Interaction Mechanisms

  • Request/Response (Polling):

    • The client sends a request (e.g., using the tasks/send RPC method) and receives a response from the server.
    • For long-running tasks, the server might initially respond with a working status. The client would then periodically call tasks/get to poll for updates until the task reaches a terminal state (e.g., completed, failed).
  • Streaming (Server-Sent Events - SSE):

    • For tasks that produce results incrementally or provide real-time progress updates.
    • The client initiates a task using tasks/sendSubscribe.
    • The server responds with an HTTP connection that remains open, over which it sends a stream of Server-Sent Events (SSE).
    • These events can be TaskStatusUpdateEvent (for status changes) or TaskArtifactUpdateEvent (for new or updated artifact chunks).
    • This requires the server to advertise the streaming capability in its Agent Card.
    • Learn more about Streaming & Asynchronous Operations.
  • Push Notifications:

    • For very long-running tasks or scenarios where maintaining a persistent connection (like SSE) is impractical.
    • The client can provide a webhook URL when initiating a task (or by calling tasks/pushNotification/set).
    • When the task status changes significantly (e.g., completes, fails, or requires input), the server can send an asynchronous notification (an HTTP POST request) to this client-provided webhook.
    • This requires the server to advertise the pushNotifications capability in its Agent Card.
    • Learn more about Streaming & Asynchronous Operations.

Other Important Concepts

  • Session (sessionId): An optional client-generated identifier that can be used to logically group multiple related Task objects, providing context across a series of interactions.
  • Transport and Format: A2A communication occurs over HTTP(S).

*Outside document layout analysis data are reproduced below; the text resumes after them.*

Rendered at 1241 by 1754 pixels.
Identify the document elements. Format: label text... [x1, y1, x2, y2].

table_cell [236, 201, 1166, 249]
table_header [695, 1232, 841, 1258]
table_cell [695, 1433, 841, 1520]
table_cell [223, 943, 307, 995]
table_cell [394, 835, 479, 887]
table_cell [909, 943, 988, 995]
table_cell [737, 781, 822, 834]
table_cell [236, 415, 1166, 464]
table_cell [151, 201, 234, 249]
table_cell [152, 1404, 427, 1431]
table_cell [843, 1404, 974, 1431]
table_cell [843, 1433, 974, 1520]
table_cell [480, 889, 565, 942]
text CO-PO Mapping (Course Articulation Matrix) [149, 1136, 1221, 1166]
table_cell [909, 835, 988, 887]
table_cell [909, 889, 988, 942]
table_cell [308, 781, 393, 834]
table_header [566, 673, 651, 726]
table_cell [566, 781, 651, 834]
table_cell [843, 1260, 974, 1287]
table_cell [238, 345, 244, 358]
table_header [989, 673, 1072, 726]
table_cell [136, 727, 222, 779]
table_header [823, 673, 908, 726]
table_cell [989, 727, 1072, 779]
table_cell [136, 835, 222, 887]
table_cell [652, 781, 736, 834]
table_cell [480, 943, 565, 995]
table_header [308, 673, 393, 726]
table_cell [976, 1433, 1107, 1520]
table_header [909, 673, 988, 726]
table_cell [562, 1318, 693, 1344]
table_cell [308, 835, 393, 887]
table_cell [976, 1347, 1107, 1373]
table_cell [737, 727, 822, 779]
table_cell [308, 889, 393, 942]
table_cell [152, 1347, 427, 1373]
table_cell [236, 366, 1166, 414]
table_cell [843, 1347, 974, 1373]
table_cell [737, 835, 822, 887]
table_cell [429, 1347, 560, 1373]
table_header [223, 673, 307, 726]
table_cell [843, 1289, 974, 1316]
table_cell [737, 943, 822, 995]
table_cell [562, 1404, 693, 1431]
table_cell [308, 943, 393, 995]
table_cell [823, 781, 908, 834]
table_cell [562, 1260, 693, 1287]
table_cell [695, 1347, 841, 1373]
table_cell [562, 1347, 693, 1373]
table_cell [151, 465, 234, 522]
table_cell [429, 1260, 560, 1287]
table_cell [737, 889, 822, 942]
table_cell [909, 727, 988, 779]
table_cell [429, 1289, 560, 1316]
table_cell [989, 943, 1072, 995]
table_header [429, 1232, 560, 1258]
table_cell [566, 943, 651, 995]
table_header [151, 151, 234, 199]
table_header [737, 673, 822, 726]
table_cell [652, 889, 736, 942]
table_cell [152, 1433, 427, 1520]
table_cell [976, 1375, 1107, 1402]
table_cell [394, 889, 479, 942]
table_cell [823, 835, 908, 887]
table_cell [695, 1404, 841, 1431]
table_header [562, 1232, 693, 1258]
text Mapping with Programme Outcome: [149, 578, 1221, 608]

JSON-RPC 2.0 is used as the payload format for all requests and responses.
  • Authentication & Authorization: A2A relies on standard web security practices. Authentication requirements are declared in the Agent Card, and credentials (e.g., OAuth tokens, API keys) are typically passed via HTTP headers, separate from the A2A protocol messages themselves.
  • Agent Discovery: The process by which clients find Agent Cards to learn about available A2A Servers and their capabilities.

By understanding these core components and mechanisms, developers can effectively design, implement, and utilize A2A for building interoperable and collaborative AI agent systems.